BC Food Systems Network policy submission
September 12, 2012 By Press release
September 12, 2012, Vancouver, BC – As Farmers’ Appreciation Week kicks off across British Columbia, the BC Food Systems Network (BCFSN) is finalizing recommendations for improving food security in British Columbia, which is being sent to all provincial parties.
“It is our hope that provincial parties who are vying for public support in forming government will give serious consideration to our recommendations and incorporate them into their official party platforms” says Dayna Chapman, BCFSN board chair.
Food security is an urgent issue as BC has the highest rate of poverty and the highest level of inequality in the country. At the same time, food prices have risen sharply in recent years, increasing by more than twice as much in the past four years as in the previous four years.
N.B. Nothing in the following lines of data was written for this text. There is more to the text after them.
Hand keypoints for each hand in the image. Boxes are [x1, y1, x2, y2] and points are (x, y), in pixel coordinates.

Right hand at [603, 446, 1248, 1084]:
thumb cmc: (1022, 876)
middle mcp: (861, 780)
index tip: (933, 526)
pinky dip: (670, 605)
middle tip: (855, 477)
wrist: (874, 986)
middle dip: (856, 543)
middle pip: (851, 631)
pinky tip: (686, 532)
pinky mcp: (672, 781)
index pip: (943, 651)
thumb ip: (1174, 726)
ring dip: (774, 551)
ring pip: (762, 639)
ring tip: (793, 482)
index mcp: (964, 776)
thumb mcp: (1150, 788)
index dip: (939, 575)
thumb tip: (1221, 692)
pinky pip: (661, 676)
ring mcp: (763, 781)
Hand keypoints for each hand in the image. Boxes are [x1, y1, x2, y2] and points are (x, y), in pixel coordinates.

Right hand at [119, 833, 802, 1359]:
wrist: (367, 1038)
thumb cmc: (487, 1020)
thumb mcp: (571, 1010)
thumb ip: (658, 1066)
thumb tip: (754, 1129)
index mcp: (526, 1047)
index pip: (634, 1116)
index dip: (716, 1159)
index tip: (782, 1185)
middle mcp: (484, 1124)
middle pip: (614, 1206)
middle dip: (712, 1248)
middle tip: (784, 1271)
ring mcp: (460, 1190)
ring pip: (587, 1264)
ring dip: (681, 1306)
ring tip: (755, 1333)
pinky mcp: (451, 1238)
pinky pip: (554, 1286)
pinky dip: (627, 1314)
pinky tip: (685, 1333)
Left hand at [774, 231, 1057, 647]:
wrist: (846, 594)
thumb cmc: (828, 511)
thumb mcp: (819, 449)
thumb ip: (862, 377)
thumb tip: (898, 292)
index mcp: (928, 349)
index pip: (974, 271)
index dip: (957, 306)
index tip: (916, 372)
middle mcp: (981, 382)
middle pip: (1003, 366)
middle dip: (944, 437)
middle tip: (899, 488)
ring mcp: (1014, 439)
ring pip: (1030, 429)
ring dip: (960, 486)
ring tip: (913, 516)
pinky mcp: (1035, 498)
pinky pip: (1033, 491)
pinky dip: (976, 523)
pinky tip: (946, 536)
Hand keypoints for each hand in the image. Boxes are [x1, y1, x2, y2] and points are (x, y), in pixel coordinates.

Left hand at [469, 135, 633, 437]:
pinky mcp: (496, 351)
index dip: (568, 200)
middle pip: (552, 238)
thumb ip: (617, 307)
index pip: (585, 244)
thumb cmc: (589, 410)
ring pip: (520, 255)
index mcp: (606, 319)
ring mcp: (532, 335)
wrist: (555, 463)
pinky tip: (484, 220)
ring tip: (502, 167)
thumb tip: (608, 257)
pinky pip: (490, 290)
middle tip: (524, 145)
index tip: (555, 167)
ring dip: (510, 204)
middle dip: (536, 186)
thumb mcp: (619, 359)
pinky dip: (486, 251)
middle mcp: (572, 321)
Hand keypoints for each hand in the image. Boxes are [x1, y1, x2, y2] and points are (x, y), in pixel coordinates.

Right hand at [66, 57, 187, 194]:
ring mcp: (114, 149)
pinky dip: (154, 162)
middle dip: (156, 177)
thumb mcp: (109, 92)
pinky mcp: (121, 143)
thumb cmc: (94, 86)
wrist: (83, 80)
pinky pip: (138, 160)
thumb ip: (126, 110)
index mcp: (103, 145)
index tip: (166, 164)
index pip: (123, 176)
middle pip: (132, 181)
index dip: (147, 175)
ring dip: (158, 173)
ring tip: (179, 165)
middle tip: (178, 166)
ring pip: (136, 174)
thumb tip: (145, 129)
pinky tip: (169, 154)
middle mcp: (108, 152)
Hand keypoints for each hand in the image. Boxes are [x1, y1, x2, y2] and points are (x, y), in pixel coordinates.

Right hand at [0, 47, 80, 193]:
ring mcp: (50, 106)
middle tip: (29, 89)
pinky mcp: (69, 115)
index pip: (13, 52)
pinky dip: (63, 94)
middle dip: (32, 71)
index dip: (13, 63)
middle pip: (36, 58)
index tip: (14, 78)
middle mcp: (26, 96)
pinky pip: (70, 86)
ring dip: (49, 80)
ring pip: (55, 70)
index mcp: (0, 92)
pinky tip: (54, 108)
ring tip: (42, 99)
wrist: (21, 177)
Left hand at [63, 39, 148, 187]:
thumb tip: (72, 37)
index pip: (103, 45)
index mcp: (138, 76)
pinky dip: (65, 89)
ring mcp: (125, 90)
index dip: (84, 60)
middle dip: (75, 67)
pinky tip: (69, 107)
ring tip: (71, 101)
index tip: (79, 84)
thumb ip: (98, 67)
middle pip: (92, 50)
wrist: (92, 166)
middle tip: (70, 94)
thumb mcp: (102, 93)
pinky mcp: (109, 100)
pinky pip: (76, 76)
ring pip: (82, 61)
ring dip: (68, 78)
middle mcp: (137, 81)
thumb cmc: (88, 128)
In regards to food production in the province, although some of our larger export-oriented farms are very profitable, many other farms face financial challenges as evidenced by increasing farm debt and low profitability. In 2010, BC farmers had the lowest net income in Canada, and were the only farmers in Canada to face a five-year period of negative net farm income, continuing a 30-year trend of declining agricultural net incomes in BC.
In 2011, for the first time almost half of all farmer operators in Canada were over the age of 55 (48 per cent) and in BC the average age of farmer operators is higher than the national average. The future of food production in BC depends on more young people taking up farming and being able to earn a living at it.
Despite the financial difficulties faced by many farmers and an ageing farm population the provincial government invests less in agriculture than any other province in Canada, in terms of the sector’s GDP. In 2010, the Ministry of Agriculture’s budget was 4.2 per cent of that sector’s GDP, compared to the national average of 11.3 per cent.
In order to achieve the goal of food security, government will need to allocate more revenue to across various ministries’ budgets for food policies, beginning with increasing the Ministry of Agriculture budget to the national average.
Funding should be re-allocated across several ministries, including health, education, environment, and social development, with a food security focus to expand existing programs and establish new, targeted, inter-ministerial food security programs.
“This will require a review of current policy, followed by strong action aimed at improving food security in terms of ensuring equitable access to food, strengthening local agriculture, ensuring sustainability and climate resiliency, and adopting a whole government approach” stated Abra Brynne a member of the BCFSN policy committee and currently working on the policy submission.
The British Columbia Food System Network (BCFSN) is comprised of farmers, food activists, health promoters, Indigenous peoples, academics, municipal workers, educators, labour unions, and others who are concerned about food security in BC.